**Dataset content**.

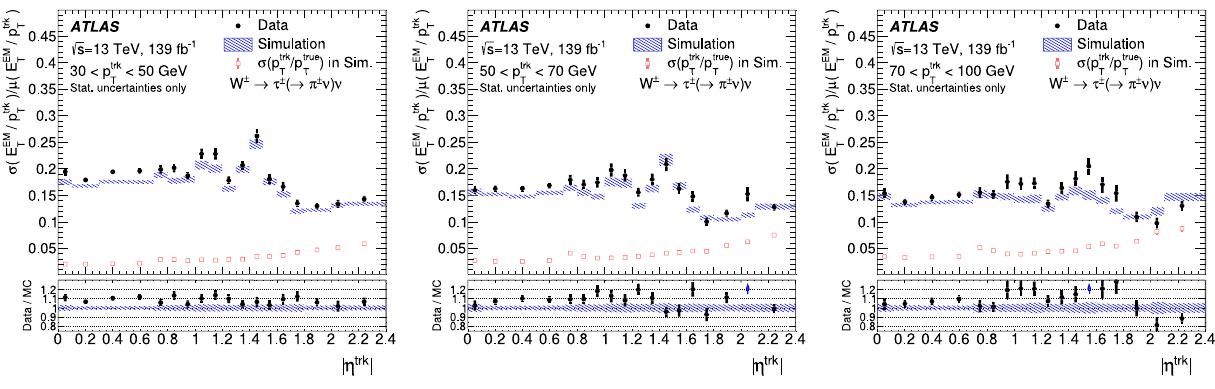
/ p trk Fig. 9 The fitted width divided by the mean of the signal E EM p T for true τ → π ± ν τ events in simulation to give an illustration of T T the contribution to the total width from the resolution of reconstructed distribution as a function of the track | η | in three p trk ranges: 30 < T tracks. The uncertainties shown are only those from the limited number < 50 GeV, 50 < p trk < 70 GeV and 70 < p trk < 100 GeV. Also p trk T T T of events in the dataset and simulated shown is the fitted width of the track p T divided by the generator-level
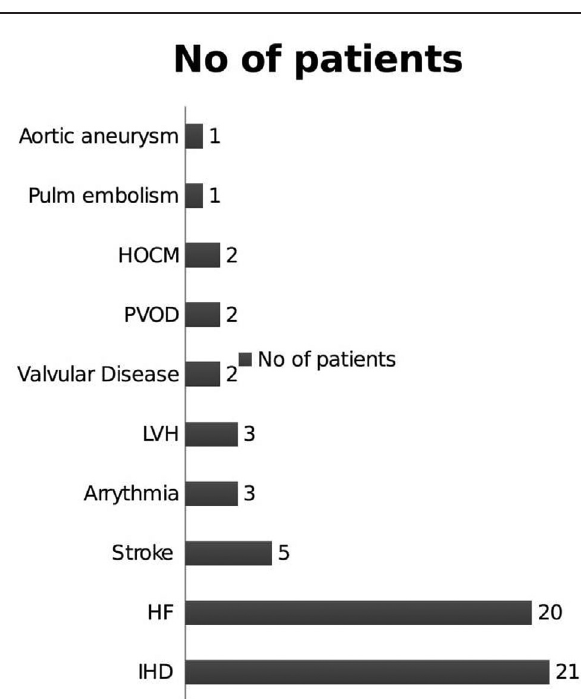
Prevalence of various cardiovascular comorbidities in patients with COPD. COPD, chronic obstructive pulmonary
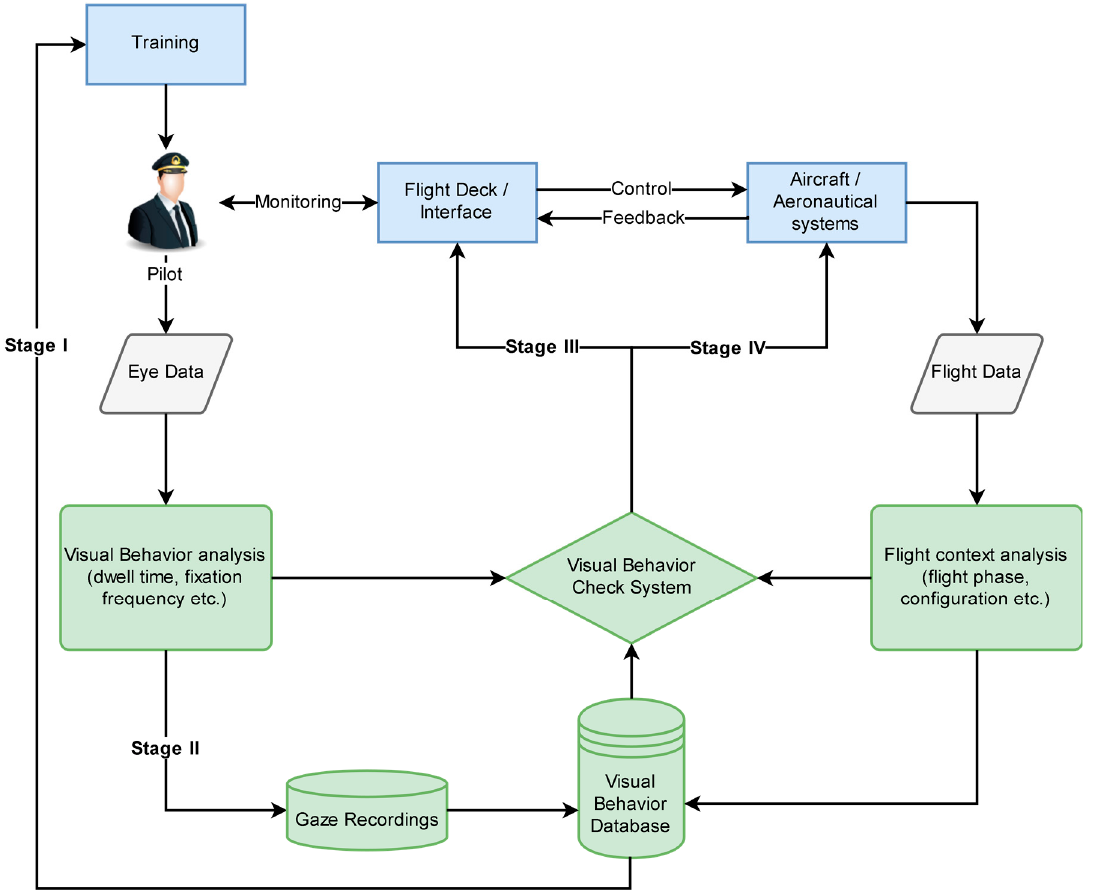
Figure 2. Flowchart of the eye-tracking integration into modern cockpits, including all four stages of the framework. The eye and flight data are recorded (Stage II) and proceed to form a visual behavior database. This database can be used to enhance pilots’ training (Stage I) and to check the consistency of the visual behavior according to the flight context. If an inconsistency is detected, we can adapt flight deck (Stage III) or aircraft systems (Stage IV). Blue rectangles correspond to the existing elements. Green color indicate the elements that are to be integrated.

**Action item**. With the pictures omitted, print each line of the data above precisely as given.

**Answer for the task**.
/ p trk Fig. 9 The fitted width divided by the mean of the signal E EM p T for true τ → π ± ν τ events in simulation to give an illustration of T T the contribution to the total width from the resolution of reconstructed distribution as a function of the track | η | in three p trk ranges: 30 < T tracks. The uncertainties shown are only those from the limited number < 50 GeV, 50 < p trk < 70 GeV and 70 < p trk < 100 GeV. Also p trk T T T of events in the dataset and simulated shown is the fitted width of the track p T divided by the generator-level
Prevalence of various cardiovascular comorbidities in patients with COPD. COPD, chronic obstructive pulmonary
Figure 2. Flowchart of the eye-tracking integration into modern cockpits, including all four stages of the framework. The eye and flight data are recorded (Stage II) and proceed to form a visual behavior database. This database can be used to enhance pilots’ training (Stage I) and to check the consistency of the visual behavior according to the flight context. If an inconsistency is detected, we can adapt flight deck (Stage III) or aircraft systems (Stage IV). Blue rectangles correspond to the existing elements. Green color indicate the elements that are to be integrated.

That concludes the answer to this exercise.